* [Reading passage]

Segment Open

Tuesday, October 27, 2009

Important: For the record

Instrumental temperature record of the last 15...Image via Wikipedia

"Global cooling" is nonsense. Now someone is sure to pipe up and say "Maybe figures don't lie, but liars sure do figure" -- but of course that would first tar the folks who came up with the phony "global cooling" numbers, but that little bit of reality doesn't matter to the committed denialist.

AP IMPACT: Statisticians reject global cooling


WASHINGTON – Have you heard that the world is now cooling instead of warming? You may have seen some news reports on the Internet or heard about it from a provocative new book. Only one problem: It's not true, according to an analysis of the numbers done by several independent statisticians for The Associated Press. . . .

In a blind test, the AP gave temperature data to four independent statisticians and asked them to look for trends, without telling them what the numbers represented. The experts found no true temperature declines over time.

"If you look at the data and sort of cherry-pick a micro-trend within a bigger trend, that technique is particularly suspect," said John Grego, a professor of statistics at the University of South Carolina.

Yet the idea that things are cooling has been repeated in opinion columns, a BBC news story posted on the Drudge Report and in a new book by the authors of the best-seller "Freakonomics." Last week, a poll by the Pew Research Center found that only 57 percent of Americans now believe there is strong scientific evidence for global warming, down from 77 percent in 2006.

Global warming skeptics base their claims on an unusually hot year in 1998. Since then, they say, temperatures have dropped — thus, a cooling trend. But it's not that simple.

Since 1998, temperatures have dipped, soared, fallen again and are now rising once more. Records kept by the British meteorological office and satellite data used by climate skeptics still show 1998 as the hottest year. However, data from the National Oceanic and Atmospheric Administration and NASA show 2005 has topped 1998. Published peer-reviewed scientific research generally cites temperatures measured by ground sensors, which are from NOAA, NASA and the British, more than the satellite data.

Segment Closed

* [Activity 1]
In the global cooling post, how many independent statisticians did the AP give temperature data to?
The global cooling post and the dataset entries come from separate, unrelated sources.

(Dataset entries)
Segment Open

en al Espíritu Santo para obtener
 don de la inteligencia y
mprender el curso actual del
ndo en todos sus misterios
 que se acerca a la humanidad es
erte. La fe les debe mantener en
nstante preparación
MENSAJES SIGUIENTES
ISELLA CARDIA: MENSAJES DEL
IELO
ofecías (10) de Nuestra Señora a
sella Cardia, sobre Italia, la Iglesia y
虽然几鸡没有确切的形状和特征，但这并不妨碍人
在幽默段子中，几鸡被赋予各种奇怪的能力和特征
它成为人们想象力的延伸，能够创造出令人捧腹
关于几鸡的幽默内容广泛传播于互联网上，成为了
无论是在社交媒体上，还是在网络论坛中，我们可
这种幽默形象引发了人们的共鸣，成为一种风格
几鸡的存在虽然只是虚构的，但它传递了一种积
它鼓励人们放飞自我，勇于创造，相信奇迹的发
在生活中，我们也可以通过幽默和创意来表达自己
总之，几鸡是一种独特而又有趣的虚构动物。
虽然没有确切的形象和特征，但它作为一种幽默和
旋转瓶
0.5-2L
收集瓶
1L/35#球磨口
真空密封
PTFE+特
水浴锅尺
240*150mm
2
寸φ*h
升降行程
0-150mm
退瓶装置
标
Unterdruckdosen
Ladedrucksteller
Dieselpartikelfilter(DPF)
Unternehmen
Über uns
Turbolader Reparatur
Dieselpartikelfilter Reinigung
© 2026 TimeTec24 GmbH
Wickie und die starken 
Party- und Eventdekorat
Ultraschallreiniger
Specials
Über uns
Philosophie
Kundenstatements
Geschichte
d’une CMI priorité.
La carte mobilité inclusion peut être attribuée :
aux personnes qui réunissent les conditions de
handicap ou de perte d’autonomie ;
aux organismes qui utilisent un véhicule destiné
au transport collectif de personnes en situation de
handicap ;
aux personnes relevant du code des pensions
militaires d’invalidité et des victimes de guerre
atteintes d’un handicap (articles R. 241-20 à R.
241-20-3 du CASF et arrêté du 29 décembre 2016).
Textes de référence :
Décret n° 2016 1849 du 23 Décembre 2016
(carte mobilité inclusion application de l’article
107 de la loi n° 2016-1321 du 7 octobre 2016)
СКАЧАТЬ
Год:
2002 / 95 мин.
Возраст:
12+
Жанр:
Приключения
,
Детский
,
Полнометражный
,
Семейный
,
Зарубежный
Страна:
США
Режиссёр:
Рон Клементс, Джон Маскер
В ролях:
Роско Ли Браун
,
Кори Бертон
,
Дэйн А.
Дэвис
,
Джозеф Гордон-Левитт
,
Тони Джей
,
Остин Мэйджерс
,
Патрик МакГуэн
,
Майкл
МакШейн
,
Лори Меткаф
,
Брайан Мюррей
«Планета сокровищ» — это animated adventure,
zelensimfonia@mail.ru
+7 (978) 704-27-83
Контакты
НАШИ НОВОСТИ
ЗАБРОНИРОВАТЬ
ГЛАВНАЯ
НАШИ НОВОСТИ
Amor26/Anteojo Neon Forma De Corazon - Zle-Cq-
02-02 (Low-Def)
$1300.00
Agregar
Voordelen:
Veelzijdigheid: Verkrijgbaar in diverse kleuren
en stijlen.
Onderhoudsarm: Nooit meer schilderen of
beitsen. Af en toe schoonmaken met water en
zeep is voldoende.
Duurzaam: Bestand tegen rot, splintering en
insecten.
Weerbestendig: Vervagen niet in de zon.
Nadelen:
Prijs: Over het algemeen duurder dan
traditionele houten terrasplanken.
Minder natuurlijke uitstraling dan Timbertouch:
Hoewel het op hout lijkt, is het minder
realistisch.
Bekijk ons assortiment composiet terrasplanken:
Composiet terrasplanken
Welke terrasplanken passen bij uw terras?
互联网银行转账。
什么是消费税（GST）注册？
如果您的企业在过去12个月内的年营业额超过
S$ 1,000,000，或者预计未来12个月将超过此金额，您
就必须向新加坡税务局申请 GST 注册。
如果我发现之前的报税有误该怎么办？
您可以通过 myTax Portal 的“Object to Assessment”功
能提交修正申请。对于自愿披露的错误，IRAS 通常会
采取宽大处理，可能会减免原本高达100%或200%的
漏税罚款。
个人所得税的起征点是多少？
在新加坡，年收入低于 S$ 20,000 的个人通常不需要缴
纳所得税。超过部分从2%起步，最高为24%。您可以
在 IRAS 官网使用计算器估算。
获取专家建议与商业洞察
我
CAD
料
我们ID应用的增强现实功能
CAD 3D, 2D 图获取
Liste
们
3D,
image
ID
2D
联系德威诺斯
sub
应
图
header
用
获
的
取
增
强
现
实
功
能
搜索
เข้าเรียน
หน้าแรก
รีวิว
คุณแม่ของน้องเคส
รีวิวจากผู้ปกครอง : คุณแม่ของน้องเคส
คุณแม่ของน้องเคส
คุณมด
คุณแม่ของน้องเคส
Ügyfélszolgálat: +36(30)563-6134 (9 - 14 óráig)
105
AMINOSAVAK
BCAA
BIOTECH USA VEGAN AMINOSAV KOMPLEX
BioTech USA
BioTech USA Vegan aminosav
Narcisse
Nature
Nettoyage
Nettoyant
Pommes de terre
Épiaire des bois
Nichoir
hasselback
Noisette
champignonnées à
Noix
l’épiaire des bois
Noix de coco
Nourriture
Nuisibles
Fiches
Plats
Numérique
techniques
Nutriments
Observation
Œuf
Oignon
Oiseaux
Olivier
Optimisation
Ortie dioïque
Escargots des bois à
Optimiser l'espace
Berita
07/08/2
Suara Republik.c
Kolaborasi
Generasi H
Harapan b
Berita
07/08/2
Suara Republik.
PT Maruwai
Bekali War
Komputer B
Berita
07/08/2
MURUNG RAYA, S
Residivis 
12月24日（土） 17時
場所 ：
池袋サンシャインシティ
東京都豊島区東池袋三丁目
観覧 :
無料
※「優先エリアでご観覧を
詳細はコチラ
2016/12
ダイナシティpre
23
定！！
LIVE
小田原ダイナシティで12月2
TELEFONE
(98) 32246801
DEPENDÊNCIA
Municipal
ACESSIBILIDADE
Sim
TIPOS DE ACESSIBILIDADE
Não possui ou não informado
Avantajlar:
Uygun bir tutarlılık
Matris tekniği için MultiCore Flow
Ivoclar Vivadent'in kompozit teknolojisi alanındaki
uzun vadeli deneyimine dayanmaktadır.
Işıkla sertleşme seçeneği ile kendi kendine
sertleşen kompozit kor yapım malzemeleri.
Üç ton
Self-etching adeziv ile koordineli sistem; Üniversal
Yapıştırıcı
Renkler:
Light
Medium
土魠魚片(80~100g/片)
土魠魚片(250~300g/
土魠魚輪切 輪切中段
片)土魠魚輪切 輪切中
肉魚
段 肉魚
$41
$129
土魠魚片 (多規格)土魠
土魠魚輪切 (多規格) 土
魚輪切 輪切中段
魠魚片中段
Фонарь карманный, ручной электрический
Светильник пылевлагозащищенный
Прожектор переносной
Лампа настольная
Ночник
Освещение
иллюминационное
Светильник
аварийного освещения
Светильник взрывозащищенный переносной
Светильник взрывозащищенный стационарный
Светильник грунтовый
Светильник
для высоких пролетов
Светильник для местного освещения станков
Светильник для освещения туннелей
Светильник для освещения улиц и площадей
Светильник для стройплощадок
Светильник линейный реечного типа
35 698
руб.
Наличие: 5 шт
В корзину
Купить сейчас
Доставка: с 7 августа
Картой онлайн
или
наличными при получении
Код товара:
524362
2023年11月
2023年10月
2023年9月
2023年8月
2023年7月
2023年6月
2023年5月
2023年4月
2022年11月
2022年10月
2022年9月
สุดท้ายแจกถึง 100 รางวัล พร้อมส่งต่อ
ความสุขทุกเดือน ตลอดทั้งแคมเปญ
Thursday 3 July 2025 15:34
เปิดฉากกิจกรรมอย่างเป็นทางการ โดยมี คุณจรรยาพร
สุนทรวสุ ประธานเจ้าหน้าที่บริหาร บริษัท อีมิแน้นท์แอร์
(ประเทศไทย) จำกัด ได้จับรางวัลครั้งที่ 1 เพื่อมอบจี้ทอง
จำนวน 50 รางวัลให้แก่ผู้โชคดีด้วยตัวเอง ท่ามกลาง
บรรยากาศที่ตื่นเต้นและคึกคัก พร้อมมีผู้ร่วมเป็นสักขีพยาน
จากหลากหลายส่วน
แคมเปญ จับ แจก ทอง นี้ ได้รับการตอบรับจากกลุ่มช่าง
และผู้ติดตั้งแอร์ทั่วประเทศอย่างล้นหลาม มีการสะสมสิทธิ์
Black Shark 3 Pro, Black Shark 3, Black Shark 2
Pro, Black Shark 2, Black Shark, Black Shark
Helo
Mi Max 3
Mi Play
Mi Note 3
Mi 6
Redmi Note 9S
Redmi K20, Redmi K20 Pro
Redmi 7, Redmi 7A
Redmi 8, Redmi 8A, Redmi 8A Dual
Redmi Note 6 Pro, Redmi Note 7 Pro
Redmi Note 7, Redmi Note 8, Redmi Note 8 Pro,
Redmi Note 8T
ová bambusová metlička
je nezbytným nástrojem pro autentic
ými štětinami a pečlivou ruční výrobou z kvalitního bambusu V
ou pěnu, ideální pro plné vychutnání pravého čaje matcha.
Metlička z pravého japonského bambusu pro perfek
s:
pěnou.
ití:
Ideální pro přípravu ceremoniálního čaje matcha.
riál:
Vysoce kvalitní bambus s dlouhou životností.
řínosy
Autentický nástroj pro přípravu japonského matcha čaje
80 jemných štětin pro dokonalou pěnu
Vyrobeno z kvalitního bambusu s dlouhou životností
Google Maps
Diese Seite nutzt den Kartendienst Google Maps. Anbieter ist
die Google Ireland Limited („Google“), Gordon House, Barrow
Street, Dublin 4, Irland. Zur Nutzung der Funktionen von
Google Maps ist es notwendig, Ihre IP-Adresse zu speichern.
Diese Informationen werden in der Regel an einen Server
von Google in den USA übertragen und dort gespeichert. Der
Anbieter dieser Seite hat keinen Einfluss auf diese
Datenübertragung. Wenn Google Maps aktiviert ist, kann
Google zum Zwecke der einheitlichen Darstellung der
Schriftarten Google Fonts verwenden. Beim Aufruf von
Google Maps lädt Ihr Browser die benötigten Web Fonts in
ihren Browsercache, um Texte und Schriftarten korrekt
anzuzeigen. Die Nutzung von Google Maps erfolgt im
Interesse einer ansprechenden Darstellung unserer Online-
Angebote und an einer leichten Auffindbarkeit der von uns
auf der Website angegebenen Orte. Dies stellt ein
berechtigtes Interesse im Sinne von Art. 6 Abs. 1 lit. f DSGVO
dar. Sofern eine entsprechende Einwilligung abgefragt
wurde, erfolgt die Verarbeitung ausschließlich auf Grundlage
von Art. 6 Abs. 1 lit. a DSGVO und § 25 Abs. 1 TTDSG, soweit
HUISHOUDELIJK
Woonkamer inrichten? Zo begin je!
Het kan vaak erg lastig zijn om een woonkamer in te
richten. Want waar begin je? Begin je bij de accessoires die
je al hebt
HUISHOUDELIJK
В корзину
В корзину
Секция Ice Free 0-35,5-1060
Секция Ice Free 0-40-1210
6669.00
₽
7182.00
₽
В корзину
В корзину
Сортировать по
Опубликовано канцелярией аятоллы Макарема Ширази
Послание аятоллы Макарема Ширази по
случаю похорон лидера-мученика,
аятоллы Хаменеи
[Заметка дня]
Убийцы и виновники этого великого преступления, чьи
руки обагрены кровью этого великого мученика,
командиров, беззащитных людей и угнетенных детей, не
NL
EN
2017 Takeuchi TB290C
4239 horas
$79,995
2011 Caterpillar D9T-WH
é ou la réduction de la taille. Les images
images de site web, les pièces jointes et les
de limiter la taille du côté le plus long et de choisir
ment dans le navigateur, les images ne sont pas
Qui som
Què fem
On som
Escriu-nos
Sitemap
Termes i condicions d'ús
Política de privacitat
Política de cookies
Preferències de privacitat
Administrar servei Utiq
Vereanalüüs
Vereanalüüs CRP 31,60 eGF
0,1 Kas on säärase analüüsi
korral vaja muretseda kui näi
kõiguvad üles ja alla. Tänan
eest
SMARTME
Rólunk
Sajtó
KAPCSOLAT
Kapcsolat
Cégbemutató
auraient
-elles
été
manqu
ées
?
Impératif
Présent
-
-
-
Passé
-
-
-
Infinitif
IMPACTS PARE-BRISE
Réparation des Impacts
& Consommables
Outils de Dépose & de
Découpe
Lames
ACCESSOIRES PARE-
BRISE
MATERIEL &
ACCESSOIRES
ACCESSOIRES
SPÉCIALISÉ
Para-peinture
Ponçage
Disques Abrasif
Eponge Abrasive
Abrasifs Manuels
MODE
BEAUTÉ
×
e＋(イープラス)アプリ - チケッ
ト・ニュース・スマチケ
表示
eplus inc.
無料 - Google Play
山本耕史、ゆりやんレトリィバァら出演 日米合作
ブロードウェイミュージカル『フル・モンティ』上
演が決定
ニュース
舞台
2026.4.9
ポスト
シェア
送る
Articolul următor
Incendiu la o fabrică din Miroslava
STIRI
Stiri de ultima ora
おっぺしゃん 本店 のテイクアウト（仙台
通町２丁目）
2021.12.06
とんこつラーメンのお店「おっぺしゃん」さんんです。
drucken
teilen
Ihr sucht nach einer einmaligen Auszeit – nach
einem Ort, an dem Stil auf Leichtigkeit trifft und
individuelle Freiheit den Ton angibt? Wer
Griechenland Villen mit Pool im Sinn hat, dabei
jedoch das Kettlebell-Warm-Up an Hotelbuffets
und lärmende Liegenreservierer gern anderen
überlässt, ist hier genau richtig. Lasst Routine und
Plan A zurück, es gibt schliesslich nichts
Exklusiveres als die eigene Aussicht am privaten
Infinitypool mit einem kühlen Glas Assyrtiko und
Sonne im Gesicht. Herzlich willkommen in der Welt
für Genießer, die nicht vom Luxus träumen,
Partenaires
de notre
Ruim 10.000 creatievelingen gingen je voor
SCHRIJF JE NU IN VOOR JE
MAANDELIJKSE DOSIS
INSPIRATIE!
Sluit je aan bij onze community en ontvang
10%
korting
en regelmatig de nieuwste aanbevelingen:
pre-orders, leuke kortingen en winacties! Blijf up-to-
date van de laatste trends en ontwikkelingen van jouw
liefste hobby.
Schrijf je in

Segment Closed

* [Activity 2]
Output the dataset entries verbatim from their start through the line containing "总之，几鸡是一种独特而又有趣的虚构动物。", including that line, and nothing else.

* [Worked solution 1]
Four.

* [Worked solution 2]
en al Espíritu Santo para obtener
 don de la inteligencia y
mprender el curso actual del
ndo en todos sus misterios
 que se acerca a la humanidad es
erte. La fe les debe mantener en
nstante preparación
MENSAJES SIGUIENTES
ISELLA CARDIA: MENSAJES DEL
IELO
ofecías (10) de Nuestra Señora a
sella Cardia, sobre Italia, la Iglesia y
虽然几鸡没有确切的形状和特征，但这并不妨碍人
在幽默段子中，几鸡被赋予各种奇怪的能力和特征
它成为人们想象力的延伸，能够创造出令人捧腹
关于几鸡的幽默内容广泛传播于互联网上，成为了
无论是在社交媒体上，还是在网络论坛中，我们可
这种幽默形象引发了人们的共鸣，成为一种风格
几鸡的存在虽然只是虚构的，但它传递了一种积
它鼓励人们放飞自我，勇于创造，相信奇迹的发
在生活中，我们也可以通过幽默和创意来表达自己
总之，几鸡是一种独特而又有趣的虚构动物。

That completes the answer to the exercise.